■ Document segment
------------------------------------------------------------
Microsoft has come to grips with the idea that customers want to consume software over the Web, and it is now poised to unleash its matchless market dominance on the world of online services.
Microsoft announced that it is hosting the following products available as subscription services: Microsoft Exchange Online, Microsoft Office SharePoint Online, Microsoft Office Communications Online, Microsoft Office Live Meeting, and Microsoft Dynamics CRM Online.
Microsoft is in fact offering two distinct types of services: a light version it calls the Deskless Worker Suite, to which customers can subscribe for $3 per user per month; and a more sophisticated suite of services for knowledge workers, to which customers can subscribe for $15 per user per month.
The latter includes:
– Exchange Online for desktop and mobile e-mail and calendars with Outlook Web Access and full Office Outlook integration;
– Office SharePoint Online for portals, collaboration, search and customized team sites;
– Office Communications Online for instant messaging and presence; and
– Office Live Meeting for Web conferencing and videoconferencing.
Click here for more details.
My colleague Joe Wilcox likes what he sees so far.
“My initial response to the pricing, without doing a hard volume-licensing comparison, is positive. But Microsoft still charges quite a bit more than does Google for Apps, which are $50 per user per year. Microsoft’s suite is $180 per user per year, assuming there are no hidden discounts or other devil-in-the-details considerations. “
The likes of Salesforce.com, Netsuite and Workday will likely feign indifference; they’ll say Microsoft doesn’t get multi-tenancy, hasn’t built its applications for the Web, and is years behind the curve. But the truth is that if they aren’t shaking in their boots, they ought to be.
Combine this offering with Equipt, launched July 2, and Microsoft is clearly taking aim at the same market segment that Google, Zoho and other SAAS vendors have been eyeing. Observers have assumed that as free and inexpensive online productivity tools and enterprise applications got “good enough,” those companies would reap the benefits of Microsoft’s aversion on SAAS.
Well, Microsoft has entered the fray, which means customers may no longer have to settle for “good enough.”
------------------------------------------------------------
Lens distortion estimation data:
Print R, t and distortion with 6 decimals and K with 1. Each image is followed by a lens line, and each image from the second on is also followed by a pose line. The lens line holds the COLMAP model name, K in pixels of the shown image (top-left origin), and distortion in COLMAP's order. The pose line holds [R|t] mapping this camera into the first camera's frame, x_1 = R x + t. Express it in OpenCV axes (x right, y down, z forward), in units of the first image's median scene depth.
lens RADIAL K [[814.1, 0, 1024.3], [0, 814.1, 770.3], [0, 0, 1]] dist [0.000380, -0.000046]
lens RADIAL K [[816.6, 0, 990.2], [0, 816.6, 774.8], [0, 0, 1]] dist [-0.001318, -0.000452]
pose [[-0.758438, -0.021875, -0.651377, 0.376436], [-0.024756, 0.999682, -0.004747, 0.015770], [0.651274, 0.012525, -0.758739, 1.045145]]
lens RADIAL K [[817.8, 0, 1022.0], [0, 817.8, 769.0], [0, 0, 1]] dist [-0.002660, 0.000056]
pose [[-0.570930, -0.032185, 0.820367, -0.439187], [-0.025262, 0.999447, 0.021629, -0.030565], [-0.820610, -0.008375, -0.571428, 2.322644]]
------------------------------------------------------------
■ To do
Decide whether each statement agrees with the article above on Microsoft's online subscription services. Answer yes or no for each one and quote the deciding words. (a) The Deskless Worker Suite costs $3 per user per month. (b) Google charges more for Apps than Microsoft charges for its suite. (c) Equipt was launched on July 2.

■ Answer space
(a) Yes: "a light version it calls the Deskless Worker Suite, to which customers can subscribe for $3 per user per month"
(b) No: "Microsoft still charges quite a bit more than does Google for Apps"
(c) Yes: "Equipt, launched July 2"